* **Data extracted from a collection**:
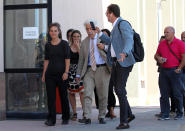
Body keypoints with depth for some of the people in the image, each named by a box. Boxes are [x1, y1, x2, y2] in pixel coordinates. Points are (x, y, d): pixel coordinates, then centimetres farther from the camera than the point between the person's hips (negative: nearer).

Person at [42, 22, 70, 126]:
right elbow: (46, 60, 13)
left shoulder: (64, 44, -1)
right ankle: (51, 119, -2)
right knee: (51, 97, -2)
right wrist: (44, 74, 8)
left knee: (64, 96, 7)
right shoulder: (48, 45, 10)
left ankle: (65, 118, 19)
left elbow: (67, 59, -5)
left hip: (61, 73, -3)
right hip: (50, 74, 3)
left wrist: (66, 72, -13)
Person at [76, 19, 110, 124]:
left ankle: (102, 117, 14)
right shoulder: (84, 42, 13)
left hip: (102, 69, -2)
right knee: (87, 94, -10)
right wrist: (78, 74, 13)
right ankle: (87, 118, -13)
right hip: (89, 70, 2)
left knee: (103, 95, 3)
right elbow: (81, 59, 16)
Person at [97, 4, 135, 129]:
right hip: (116, 62, 10)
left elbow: (129, 41, -30)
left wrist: (124, 53, -48)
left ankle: (124, 121, -9)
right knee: (118, 90, 11)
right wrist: (100, 34, 34)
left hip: (124, 62, -10)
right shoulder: (116, 26, 18)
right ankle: (129, 114, 25)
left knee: (120, 90, -13)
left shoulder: (123, 24, -13)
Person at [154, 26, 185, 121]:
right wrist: (158, 58, -2)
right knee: (164, 94, 2)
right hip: (163, 71, 5)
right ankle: (165, 114, 5)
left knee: (177, 93, 0)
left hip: (174, 71, -5)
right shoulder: (162, 44, 13)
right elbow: (156, 55, 22)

* **Problem requirements**:
Check every line of the records, and copy the ones that hold the word "wrist".

* **Solution to this exercise**:
right wrist: (44, 74, 8)
left wrist: (66, 72, -13)
right wrist: (78, 74, 13)
left wrist: (124, 53, -48)
right wrist: (100, 34, 34)
right wrist: (158, 58, -2)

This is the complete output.